提供文本

我們村下鄉時共6名女生,其中有2名永遠的埋葬在了那裏。她們年輕活潑的身影,純潔善良的心腸,可愛動人的笑容永遠的消失在那塊土地中了。她們的死都不是必然的,而是不同程度的悲劇。
小白是初中生,父親是區裏的幹部,受到了良好的家庭教育,講話很得體總是笑眯眯的,從來不會發脾氣,加上白淨的大臉盤,使人很容易親近。下鄉不久後就成為赤腳醫生了,她走街竄巷為老鄉們看病行醫認真負責得到老鄉們好評。幾年後,她在老鄉家守護一位結核重病病人,感染了腦結核。因鄉下醫療條件差,就返回城裏想尋找大醫院治療。她不是突發的急診而需較長時間的療養,因她沒有城市的醫療卡被醫院拒收。後通過關係托人,想方設法但為時已晚。女孩子得病男生不宜多問,隻知道她病了回市裏去了。過了一段時間後,突然大隊要派人去市裏說小白死了,一打聽才知道實情。過了兩天小白的弟弟·爸爸騎車一個駕轅一個拉長套,拉著一輛排子車,騎了一夜把小白屍體送到村裏,放到大隊草草為她準備的薄皮棺材裏。想著她清純·天真的麵孔;看著慘白·冰冷的身形,如此年少的生命,不經意中就悄然消逝了,令人感慨不已。後來聽說,大隊去人是想在城裏火化,骨灰留在市裏。白爸爸不同意燒,隻好埋在村裏的林場。

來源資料
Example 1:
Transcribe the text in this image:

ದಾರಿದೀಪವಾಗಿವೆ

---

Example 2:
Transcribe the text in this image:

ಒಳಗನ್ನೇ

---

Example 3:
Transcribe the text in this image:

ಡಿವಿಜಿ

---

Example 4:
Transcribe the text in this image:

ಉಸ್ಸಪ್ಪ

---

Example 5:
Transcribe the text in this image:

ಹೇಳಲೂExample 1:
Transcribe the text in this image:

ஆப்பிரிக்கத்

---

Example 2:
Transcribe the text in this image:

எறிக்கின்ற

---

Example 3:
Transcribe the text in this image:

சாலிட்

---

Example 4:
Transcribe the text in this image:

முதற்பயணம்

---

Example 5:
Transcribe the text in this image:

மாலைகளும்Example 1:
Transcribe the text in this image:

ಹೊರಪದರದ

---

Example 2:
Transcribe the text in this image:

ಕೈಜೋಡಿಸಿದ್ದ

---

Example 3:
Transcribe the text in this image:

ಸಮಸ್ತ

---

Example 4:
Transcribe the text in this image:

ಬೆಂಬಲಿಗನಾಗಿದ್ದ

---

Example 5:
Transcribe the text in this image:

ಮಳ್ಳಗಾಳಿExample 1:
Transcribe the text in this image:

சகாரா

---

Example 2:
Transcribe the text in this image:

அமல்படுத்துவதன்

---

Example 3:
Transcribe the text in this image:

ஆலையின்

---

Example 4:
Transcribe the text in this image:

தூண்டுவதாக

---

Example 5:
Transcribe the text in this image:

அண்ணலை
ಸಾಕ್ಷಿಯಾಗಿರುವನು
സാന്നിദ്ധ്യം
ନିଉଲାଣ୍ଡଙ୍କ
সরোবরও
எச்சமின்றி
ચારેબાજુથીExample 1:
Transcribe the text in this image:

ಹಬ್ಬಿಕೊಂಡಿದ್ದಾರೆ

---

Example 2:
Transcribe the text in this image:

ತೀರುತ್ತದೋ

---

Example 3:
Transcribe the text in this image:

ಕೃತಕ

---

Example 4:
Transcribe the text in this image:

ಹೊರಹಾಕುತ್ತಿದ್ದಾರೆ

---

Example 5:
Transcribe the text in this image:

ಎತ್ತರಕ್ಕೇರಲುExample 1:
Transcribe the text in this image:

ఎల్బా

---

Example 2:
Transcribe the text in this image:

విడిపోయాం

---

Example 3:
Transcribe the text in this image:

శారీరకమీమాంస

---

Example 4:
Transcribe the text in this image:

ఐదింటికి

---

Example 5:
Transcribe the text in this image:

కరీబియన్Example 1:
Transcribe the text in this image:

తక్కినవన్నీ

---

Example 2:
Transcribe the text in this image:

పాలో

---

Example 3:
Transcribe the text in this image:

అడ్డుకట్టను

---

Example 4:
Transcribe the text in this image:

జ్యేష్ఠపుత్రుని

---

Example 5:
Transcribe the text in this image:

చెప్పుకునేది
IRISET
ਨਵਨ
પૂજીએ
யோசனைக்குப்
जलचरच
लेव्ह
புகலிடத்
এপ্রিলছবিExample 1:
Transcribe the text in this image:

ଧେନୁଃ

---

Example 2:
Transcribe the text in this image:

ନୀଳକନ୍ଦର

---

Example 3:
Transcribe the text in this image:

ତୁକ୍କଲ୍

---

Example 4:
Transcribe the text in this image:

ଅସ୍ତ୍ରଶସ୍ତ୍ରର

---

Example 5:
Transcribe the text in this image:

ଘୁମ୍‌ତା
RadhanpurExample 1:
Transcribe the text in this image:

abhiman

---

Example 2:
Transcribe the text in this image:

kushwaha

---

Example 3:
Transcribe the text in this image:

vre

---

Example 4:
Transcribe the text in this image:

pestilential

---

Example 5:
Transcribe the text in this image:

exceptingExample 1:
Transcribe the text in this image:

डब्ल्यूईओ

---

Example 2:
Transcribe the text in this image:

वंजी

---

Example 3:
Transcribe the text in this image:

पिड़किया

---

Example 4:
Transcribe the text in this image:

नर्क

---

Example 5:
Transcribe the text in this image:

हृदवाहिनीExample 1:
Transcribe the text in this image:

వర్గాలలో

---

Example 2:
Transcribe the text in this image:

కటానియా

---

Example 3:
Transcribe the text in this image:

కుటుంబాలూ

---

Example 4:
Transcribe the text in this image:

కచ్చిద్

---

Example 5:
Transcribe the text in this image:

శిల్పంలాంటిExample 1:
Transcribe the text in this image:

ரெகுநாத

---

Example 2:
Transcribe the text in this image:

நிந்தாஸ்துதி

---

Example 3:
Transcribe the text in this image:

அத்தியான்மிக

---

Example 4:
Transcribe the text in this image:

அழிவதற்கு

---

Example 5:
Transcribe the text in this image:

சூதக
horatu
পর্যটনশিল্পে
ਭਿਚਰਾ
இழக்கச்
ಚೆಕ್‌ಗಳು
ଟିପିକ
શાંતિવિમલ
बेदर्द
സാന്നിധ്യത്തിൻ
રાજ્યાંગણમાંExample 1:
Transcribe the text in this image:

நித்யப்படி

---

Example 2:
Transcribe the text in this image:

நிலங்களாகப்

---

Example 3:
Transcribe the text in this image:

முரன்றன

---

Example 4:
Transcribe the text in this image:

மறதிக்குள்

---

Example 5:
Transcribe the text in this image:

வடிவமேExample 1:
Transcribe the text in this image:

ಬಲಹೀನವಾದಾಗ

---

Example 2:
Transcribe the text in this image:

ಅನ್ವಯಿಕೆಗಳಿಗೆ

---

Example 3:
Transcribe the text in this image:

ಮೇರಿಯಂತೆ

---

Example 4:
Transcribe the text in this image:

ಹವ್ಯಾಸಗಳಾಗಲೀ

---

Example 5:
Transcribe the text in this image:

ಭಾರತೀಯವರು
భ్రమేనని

任務說明 1
請照錄下鄉回憶文本中從「我們村下鄉時共6名女生,其中」起、一直到「同意燒,隻好埋在村裏的林場。」為止的原文。
任務說明 2
根據下鄉回憶文本,小白回城求醫時被醫院拒收的原因是什麼?

作答區 1
我們村下鄉時共6名女生,其中有2名永遠的埋葬在了那裏。她們年輕活潑的身影,純潔善良的心腸,可愛動人的笑容永遠的消失在那塊土地中了。她們的死都不是必然的,而是不同程度的悲劇。
小白是初中生,父親是區裏的幹部,受到了良好的家庭教育,講話很得體總是笑眯眯的,從來不會發脾氣,加上白淨的大臉盤,使人很容易親近。下鄉不久後就成為赤腳醫生了,她走街竄巷為老鄉們看病行醫認真負責得到老鄉們好評。幾年後,她在老鄉家守護一位結核重病病人,感染了腦結核。因鄉下醫療條件差,就返回城裏想尋找大醫院治療。她不是突發的急診而需較長時間的療養,因她沒有城市的醫療卡被醫院拒收。後通過關係托人,想方設法但為時已晚。女孩子得病男生不宜多問,隻知道她病了回市裏去了。過了一段時間後,突然大隊要派人去市裏說小白死了,一打聽才知道實情。過了兩天小白的弟弟·爸爸騎車一個駕轅一個拉長套,拉著一輛排子車,騎了一夜把小白屍體送到村裏,放到大隊草草為她準備的薄皮棺材裏。想著她清純·天真的麵孔;看著慘白·冰冷的身形,如此年少的生命,不經意中就悄然消逝了,令人感慨不已。後來聽說,大隊去人是想在城裏火化,骨灰留在市裏。白爸爸不同意燒,隻好埋在村裏的林場。

作答區 2
她沒有城市的醫療卡。